| Quote #1
"That is an expression, Sir John," said Marianne warmly, "which I particularly dislike. I abhor every common-place phrase by which wit is intended; and 'setting one's cap at a man,' or 'making a conquest,' are the most odious of all. Their tendency is gross and illiberal; and if their construction could ever be deemed clever, time has long ago destroyed all its ingenuity." (9.16)

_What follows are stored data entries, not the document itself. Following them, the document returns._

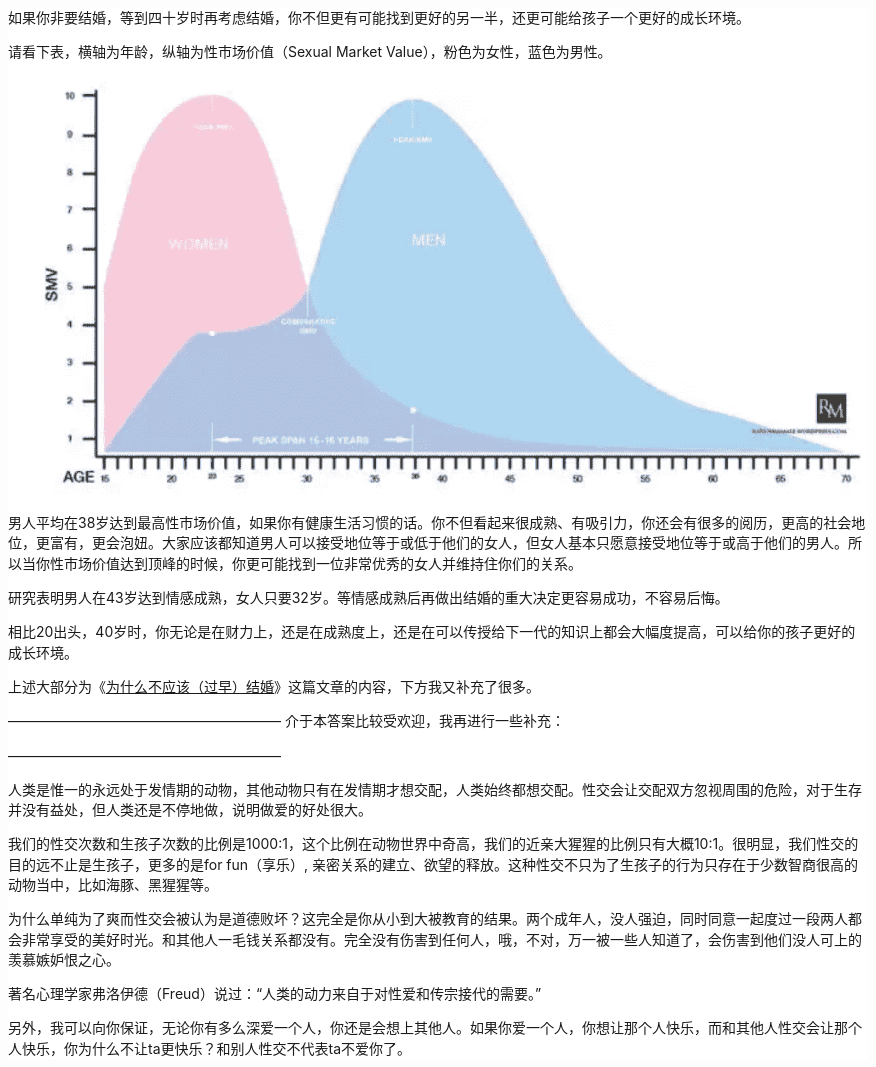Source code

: 如果你非要结婚，等到四十岁时再考虑结婚，你不但更有可能找到更好的另一半，还更可能给孩子一个更好的成长环境。

请看下表，横轴为年龄，纵轴为性市场价值（Sexual Market Value），粉色为女性，蓝色为男性。

![](img/2b1f273b970944935e887e27658db78c.png)





男人平均在38岁达到最高性市场价值，如果你有健康生活习惯的话。你不但看起来很成熟、有吸引力，你还会有很多的阅历，更高的社会地位，更富有，更会泡妞。大家应该都知道男人可以接受地位等于或低于他们的女人，但女人基本只愿意接受地位等于或高于他们的男人。所以当你性市场价值达到顶峰的时候，你更可能找到一位非常优秀的女人并维持住你们的关系。

研究表明男人在43岁达到情感成熟，女人只要32岁。等情感成熟后再做出结婚的重大决定更容易成功，不容易后悔。

相比20出头，40岁时，你无论是在财力上，还是在成熟度上，还是在可以传授给下一代的知识上都会大幅度提高，可以给你的孩子更好的成长环境。

上述大部分为《[为什么不应该（过早）结婚](https://mp.weixin.qq.com/s?__biz=MzIwNjgyMzMzOQ==&mid=2247483828&idx=1&sn=9b2c4eac438ecdde9144f6e244b9d237&chksm=971a8b70a06d0266ac0e5f7571afb4aa9fcec3519738d927617cb44afc48f4af0e660a417451&scene=21#wechat_redirect)》这篇文章的内容，下方我又补充了很多。

———————————————————–
介于本答案比较受欢迎，我再进行一些补充：

———————————————————–

人类是惟一的永远处于发情期的动物，其他动物只有在发情期才想交配，人类始终都想交配。性交会让交配双方忽视周围的危险，对于生存并没有益处，但人类还是不停地做，说明做爱的好处很大。

我们的性交次数和生孩子次数的比例是1000:1，这个比例在动物世界中奇高，我们的近亲大猩猩的比例只有大概10:1。很明显，我们性交的目的远不止是生孩子，更多的是for fun（享乐）, 亲密关系的建立、欲望的释放。这种性交不只为了生孩子的行为只存在于少数智商很高的动物当中，比如海豚、黑猩猩等。 

为什么单纯为了爽而性交会被认为是道德败坏？这完全是你从小到大被教育的结果。两个成年人，没人强迫，同时同意一起度过一段两人都会非常享受的美好时光。和其他人一毛钱关系都没有。完全没有伤害到任何人，哦，不对，万一被一些人知道了，会伤害到他们没人可上的羡慕嫉妒恨之心。

著名心理学家弗洛伊德（Freud）说过：“人类的动力来自于对性爱和传宗接代的需要。”

另外，我可以向你保证，无论你有多么深爱一个人，你还是会想上其他人。如果你爱一个人，你想让那个人快乐，而和其他人性交会让那个人快乐，你为什么不让ta更快乐？和别人性交不代表ta不爱你了。
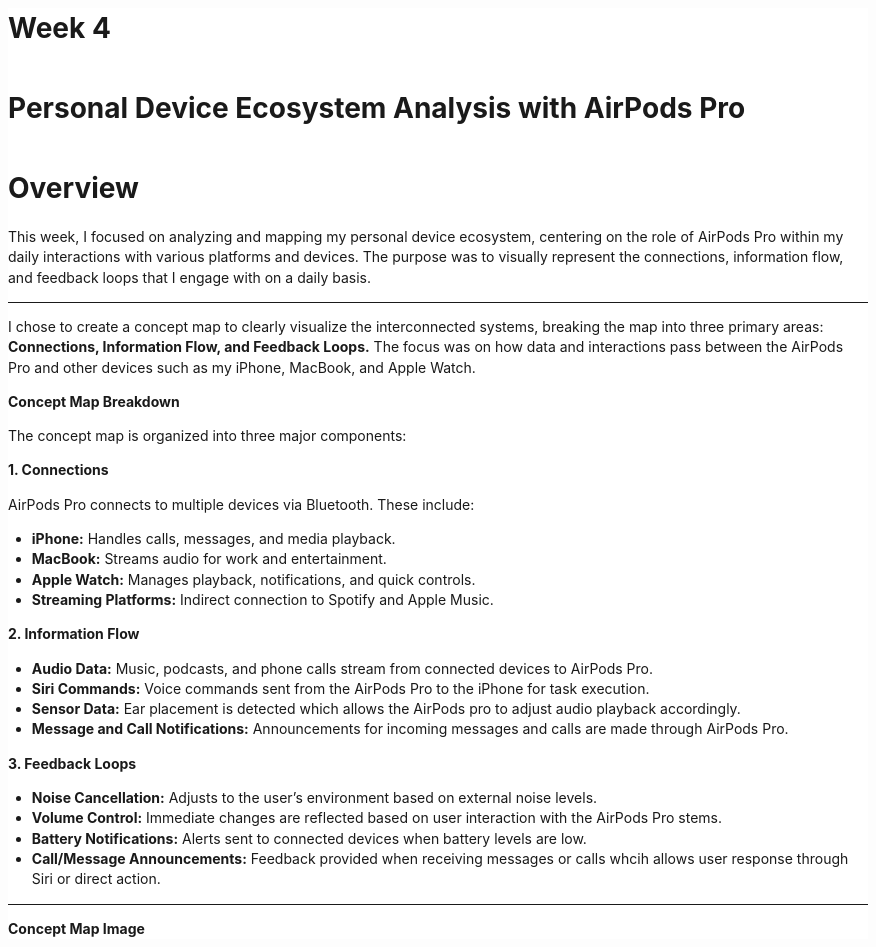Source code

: 

# Week 4 #

# Personal Device Ecosystem Analysis with AirPods Pro #

# Overview # 

This week, I focused on analyzing and mapping my personal device ecosystem, centering on the role of AirPods Pro within my daily interactions with various platforms and devices. The purpose was to visually represent the connections, information flow, and feedback loops that I engage with on a daily basis.

---

I chose to create a concept map to clearly visualize the interconnected systems, breaking the map into three primary areas: **Connections, Information Flow, and Feedback Loops.** The focus was on how data and interactions pass between the AirPods Pro and other devices such as my iPhone, MacBook, and Apple Watch.

**Concept Map Breakdown**

The concept map is organized into three major components:

**1. Connections**

AirPods Pro connects to multiple devices via Bluetooth. These include:
* **iPhone:** Handles calls, messages, and media playback.
* **MacBook:** Streams audio for work and entertainment.
* **Apple Watch:** Manages playback, notifications, and quick controls.
* **Streaming Platforms:** Indirect connection to Spotify and Apple Music.
  
**2. Information Flow**

* **Audio Data:** Music, podcasts, and phone calls stream from connected devices to AirPods Pro.
* **Siri Commands:** Voice commands sent from the AirPods Pro to the iPhone for task execution.
* **Sensor Data:** Ear placement is detected which allows the AirPods pro to adjust audio playback accordingly.
* **Message and Call Notifications:** Announcements for incoming messages and calls are made through AirPods Pro.
  
**3. Feedback Loops**

* **Noise Cancellation:** Adjusts to the user’s environment based on external noise levels.
* **Volume Control:** Immediate changes are reflected based on user interaction with the AirPods Pro stems.
* **Battery Notifications:** Alerts sent to connected devices when battery levels are low.
* **Call/Message Announcements:** Feedback provided when receiving messages or calls whcih allows user response through Siri or direct action.

--- 

**Concept Map Image**
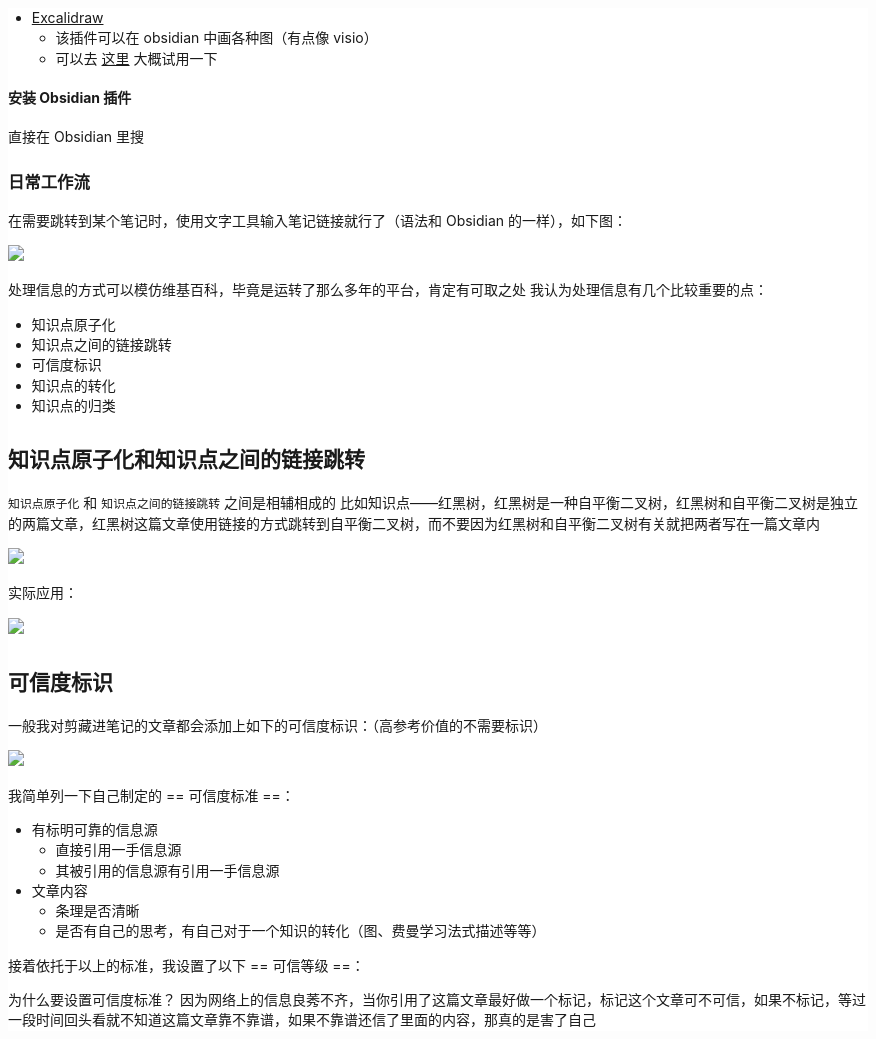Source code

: *   [Excalidraw](https://link.juejin.cn/?target=https%3A%2F%2Fgithub.com%2Fzsviczian%2Fobsidian-excalidraw-plugin "https://github.com/zsviczian/obsidian-excalidraw-plugin")
    *   该插件可以在 obsidian 中画各种图（有点像 visio）
    *   可以去 [这里](https://link.juejin.cn/?target=https%3A%2F%2Fexcalidraw.com%2F "https://excalidraw.com/") 大概试用一下

#### 安装 Obsidian 插件

直接在 Obsidian 里搜

### 日常工作流

在需要跳转到某个笔记时，使用文字工具输入笔记链接就行了（语法和 Obsidian 的一样），如下图：

![](https://p3-juejin.byteimg.com/tos-cn-i-k3u1fbpfcp/68d3a73b3da64f13991bd1ae4008fbe2~tplv-k3u1fbpfcp-zoom-in-crop-mark:1512:0:0:0.awebp)

处理信息的方式可以模仿维基百科，毕竟是运转了那么多年的平台，肯定有可取之处 我认为处理信息有几个比较重要的点：

*   知识点原子化
*   知识点之间的链接跳转
*   可信度标识
*   知识点的转化
*   知识点的归类

## 知识点原子化和知识点之间的链接跳转

`知识点原子化` 和 `知识点之间的链接跳转` 之间是相辅相成的 比如知识点——红黑树，红黑树是一种自平衡二叉树，红黑树和自平衡二叉树是独立的两篇文章，红黑树这篇文章使用链接的方式跳转到自平衡二叉树，而不要因为红黑树和自平衡二叉树有关就把两者写在一篇文章内

![](https://p3-juejin.byteimg.com/tos-cn-i-k3u1fbpfcp/a409f24a5c6f422186c68ea6b62aaed1~tplv-k3u1fbpfcp-zoom-in-crop-mark:1512:0:0:0.awebp)

实际应用：

![](https://p3-juejin.byteimg.com/tos-cn-i-k3u1fbpfcp/e5a25f48be384591ad0f52c59fb2461f~tplv-k3u1fbpfcp-zoom-in-crop-mark:1512:0:0:0.awebp)

## 可信度标识

一般我对剪藏进笔记的文章都会添加上如下的可信度标识：（高参考价值的不需要标识）

![](https://p3-juejin.byteimg.com/tos-cn-i-k3u1fbpfcp/cc412e75f6fc434590ddfb5b52ea268b~tplv-k3u1fbpfcp-zoom-in-crop-mark:1512:0:0:0.awebp)

我简单列一下自己制定的 == 可信度标准 ==：

*   有标明可靠的信息源
    *   直接引用一手信息源
    *   其被引用的信息源有引用一手信息源
*   文章内容
    *   条理是否清晰
    *   是否有自己的思考，有自己对于一个知识的转化（图、费曼学习法式描述等等）

接着依托于以上的标准，我设置了以下 == 可信等级 ==：

为什么要设置可信度标准？ 因为网络上的信息良莠不齐，当你引用了这篇文章最好做一个标记，标记这个文章可不可信，如果不标记，等过一段时间回头看就不知道这篇文章靠不靠谱，如果不靠谱还信了里面的内容，那真的是害了自己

Marianne expresses her dislike for perfectly normal colloquial speech, which she finds too crude entirely. While Sir John could be a bit less direct and blunt, we have to say that he does manage to communicate more clearly than some of the other characters. Perhaps some of Marianne's troubles come from her desire to phrase everything poetically.
| Quote #2
Elinor's uneasiness was at least equal to her mother's. She thought of what had just passed with anxiety and distrust. Willoughby's behaviour in taking leave of them, his embarrassment, and affectation of cheerfulness, and, above all, his unwillingness to accept her mother's invitation, a backwardness so unlike a lover -- so unlike himself, greatly disturbed her. One moment she feared that no serious design had ever been formed on his side; and the next that some unfortunate quarrel had taken place between him and her sister; the distress in which Marianne had quitted the room was such as a serious quarrel could most reasonably account for, though when she considered what Marianne's love for him was, a quarrel seemed almost impossible. (15.11)
Willoughby's change in attitude is clear from the shift in his mode of conversation – which Elinor's canny ear picks up. She, unlike some of the other characters, constantly tries to read between the lines of everyone's discourse, where most of the truth is usually found.
| Quote #3
"I have not wanted syllables where actions have spoken so plainly." (15.14)
Mrs. Dashwood is willing to accept actions and implications rather than actual declarations – a dangerous tactic in this proper, convention-bound society.